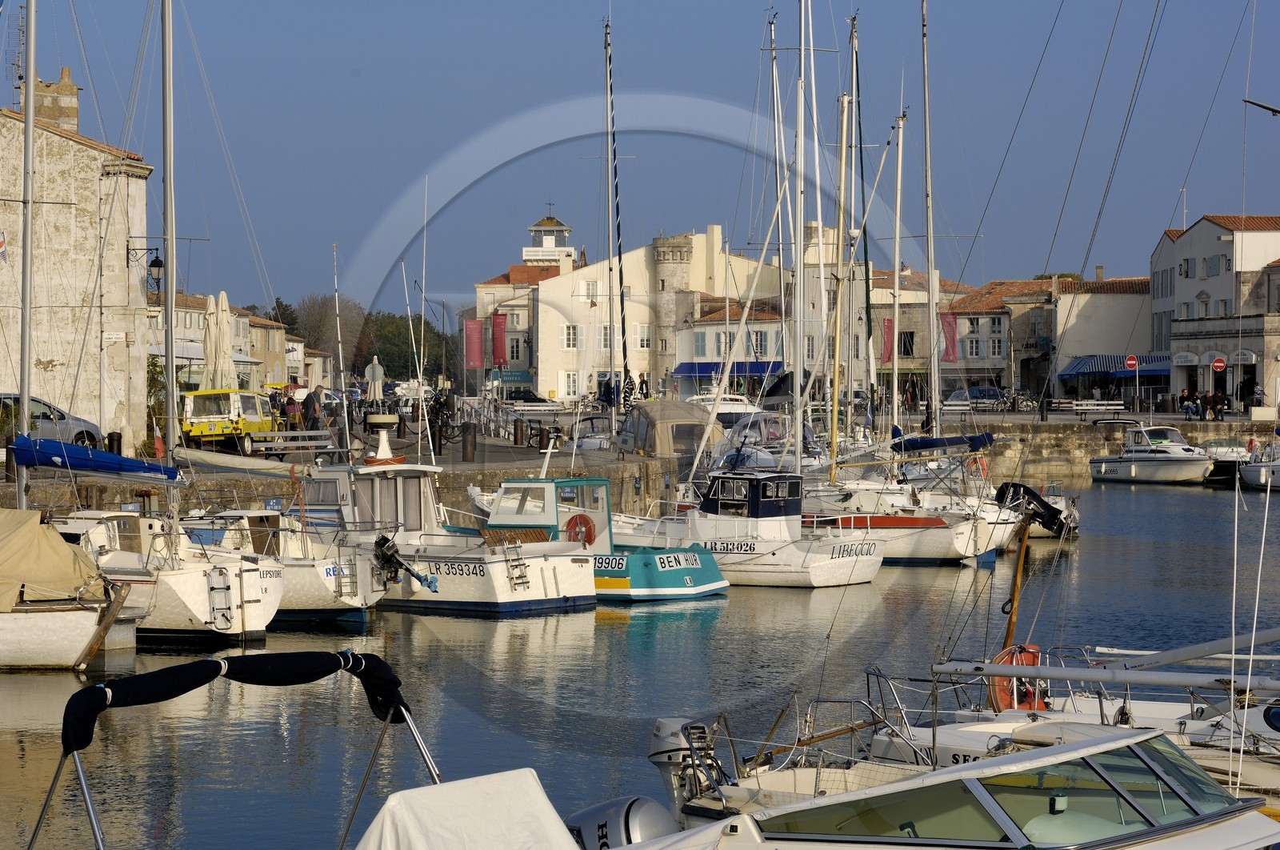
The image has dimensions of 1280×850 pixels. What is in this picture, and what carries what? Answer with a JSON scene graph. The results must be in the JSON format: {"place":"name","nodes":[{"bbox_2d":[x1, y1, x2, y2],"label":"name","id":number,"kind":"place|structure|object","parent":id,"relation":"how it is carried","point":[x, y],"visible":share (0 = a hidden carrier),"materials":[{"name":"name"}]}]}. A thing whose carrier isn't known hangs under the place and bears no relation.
{"place":"outdoors","nodes":[
{"label":"outdoors","id":0,"kind":"place"},
{"bbox_2d":[0,76,159,446],"label":"stone building","id":1,"kind":"structure","parent":0,"point":[49,385],"materials":[{"name":"beige stone"}]},
{"bbox_2d":[0,228,7,263],"label":"flag","id":2,"kind":"object","parent":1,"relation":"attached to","point":[1,243],"visible":0.98,"materials":[{"name":"fabric"}]},
{"bbox_2d":[5,0,26,101],"label":"antenna","id":3,"kind":"object","parent":1,"relation":"attached to","point":[16,87],"visible":0.68,"materials":[{"name":"metal"}]},
{"bbox_2d":[32,68,80,131],"label":"chimney","id":4,"kind":"object","parent":1,"relation":"on","point":[74,90],"visible":0.57,"materials":[{"name":"stone"}]},
{"bbox_2d":[102,330,127,341],"label":"street sign","id":5,"kind":"object","parent":1,"relation":"attached to","point":[114,335],"visible":0.97,"materials":[{"name":"white"}]},
{"bbox_2d":[129,246,164,288],"label":"wall lamp","id":6,"kind":"object","parent":1,"relation":"attached to","point":[158,266],"visible":0.95,"materials":[{"name":"black metal"}]},
{"bbox_2d":[144,292,307,392],"label":"buildings","id":7,"kind":"structure","parent":0,"point":[182,335],"materials":[{"name":"beige stone"}]},
{"bbox_2d":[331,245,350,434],"label":"mast","id":8,"kind":"object","parent":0,"point":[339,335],"visible":0.88,"materials":[{"name":"metal"}]},
{"bbox_2d":[0,425,683,523],"label":"quay","id":9,"kind":"structure","parent":0,"point":[494,474],"materials":[{"name":"grey stone"}]},
{"bbox_2d":[0,393,101,447],"label":"car","id":10,"kind":"object","parent":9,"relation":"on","point":[46,417],"visible":0.62,"materials":[{"name":"metal"}]},
{"bbox_2d":[105,430,123,454],"label":"bollard","id":11,"kind":"object","parent":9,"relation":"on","point":[114,439],"visible":0.46,"materials":[{"name":"black metal"}]},
{"bbox_2d":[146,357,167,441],"label":"shrub","id":12,"kind":"object","parent":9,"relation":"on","point":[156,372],"visible":0.39,"materials":[{"name":"green plant"}]},
{"bbox_2d":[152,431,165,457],"label":"flag","id":13,"kind":"object","parent":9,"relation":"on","point":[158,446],"visible":0.72,"materials":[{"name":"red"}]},
{"bbox_2d":[202,292,235,390],"label":"closed parasol","id":14,"kind":"object","parent":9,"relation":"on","point":[226,326],"visible":0.81,"materials":[{"name":"beige fabric"}]},
{"bbox_2d":[178,388,278,454],"label":"yellow van","id":15,"kind":"object","parent":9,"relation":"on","point":[198,432],"visible":0.79,"materials":[{"name":"yellow"}]},
{"bbox_2d":[246,428,338,457],"label":"bench","id":16,"kind":"object","parent":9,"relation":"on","point":[286,432],"visible":0.88,"materials":[{"name":"grey wood"}]},
{"bbox_2d":[283,392,301,430],"label":"person","id":17,"kind":"object","parent":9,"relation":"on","point":[291,410],"visible":0.89},
{"bbox_2d":[302,386,320,431],"label":"person","id":18,"kind":"object","parent":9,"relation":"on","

• About this task: Reproduce all the records verbatim, excluding images.

• Problem solution:
The image has dimensions of 1280×850 pixels. What is in this picture, and what carries what? Answer with a JSON scene graph. The results must be in the JSON format: {"place":"name","nodes":[{"bbox_2d":[x1, y1, x2, y2],"label":"name","id":number,"kind":"place|structure|object","parent":id,"relation":"how it is carried","point":[x, y],"visible":share (0 = a hidden carrier),"materials":[{"name":"name"}]}]}. A thing whose carrier isn't known hangs under the place and bears no relation.
{"place":"outdoors","nodes":[
{"label":"outdoors","id":0,"kind":"place"},
{"bbox_2d":[0,76,159,446],"label":"stone building","id":1,"kind":"structure","parent":0,"point":[49,385],"materials":[{"name":"beige stone"}]},
{"bbox_2d":[0,228,7,263],"label":"flag","id":2,"kind":"object","parent":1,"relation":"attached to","point":[1,243],"visible":0.98,"materials":[{"name":"fabric"}]},
{"bbox_2d":[5,0,26,101],"label":"antenna","id":3,"kind":"object","parent":1,"relation":"attached to","point":[16,87],"visible":0.68,"materials":[{"name":"metal"}]},
{"bbox_2d":[32,68,80,131],"label":"chimney","id":4,"kind":"object","parent":1,"relation":"on","point":[74,90],"visible":0.57,"materials":[{"name":"stone"}]},
{"bbox_2d":[102,330,127,341],"label":"street sign","id":5,"kind":"object","parent":1,"relation":"attached to","point":[114,335],"visible":0.97,"materials":[{"name":"white"}]},
{"bbox_2d":[129,246,164,288],"label":"wall lamp","id":6,"kind":"object","parent":1,"relation":"attached to","point":[158,266],"visible":0.95,"materials":[{"name":"black metal"}]},
{"bbox_2d":[144,292,307,392],"label":"buildings","id":7,"kind":"structure","parent":0,"point":[182,335],"materials":[{"name":"beige stone"}]},
{"bbox_2d":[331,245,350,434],"label":"mast","id":8,"kind":"object","parent":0,"point":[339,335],"visible":0.88,"materials":[{"name":"metal"}]},
{"bbox_2d":[0,425,683,523],"label":"quay","id":9,"kind":"structure","parent":0,"point":[494,474],"materials":[{"name":"grey stone"}]},
{"bbox_2d":[0,393,101,447],"label":"car","id":10,"kind":"object","parent":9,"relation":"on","point":[46,417],"visible":0.62,"materials":[{"name":"metal"}]},
{"bbox_2d":[105,430,123,454],"label":"bollard","id":11,"kind":"object","parent":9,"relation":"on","point":[114,439],"visible":0.46,"materials":[{"name":"black metal"}]},
{"bbox_2d":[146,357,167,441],"label":"shrub","id":12,"kind":"object","parent":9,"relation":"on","point":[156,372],"visible":0.39,"materials":[{"name":"green plant"}]},
{"bbox_2d":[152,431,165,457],"label":"flag","id":13,"kind":"object","parent":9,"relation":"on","point":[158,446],"visible":0.72,"materials":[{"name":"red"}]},
{"bbox_2d":[202,292,235,390],"label":"closed parasol","id":14,"kind":"object","parent":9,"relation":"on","point":[226,326],"visible":0.81,"materials":[{"name":"beige fabric"}]},
{"bbox_2d":[178,388,278,454],"label":"yellow van","id":15,"kind":"object","parent":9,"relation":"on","point":[198,432],"visible":0.79,"materials":[{"name":"yellow"}]},
{"bbox_2d":[246,428,338,457],"label":"bench","id":16,"kind":"object","parent":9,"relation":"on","point":[286,432],"visible":0.88,"materials":[{"name":"grey wood"}]},
{"bbox_2d":[283,392,301,430],"label":"person","id":17,"kind":"object","parent":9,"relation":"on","point":[291,410],"visible":0.89},
{"bbox_2d":[302,386,320,431],"label":"person","id":18,"kind":"object","parent":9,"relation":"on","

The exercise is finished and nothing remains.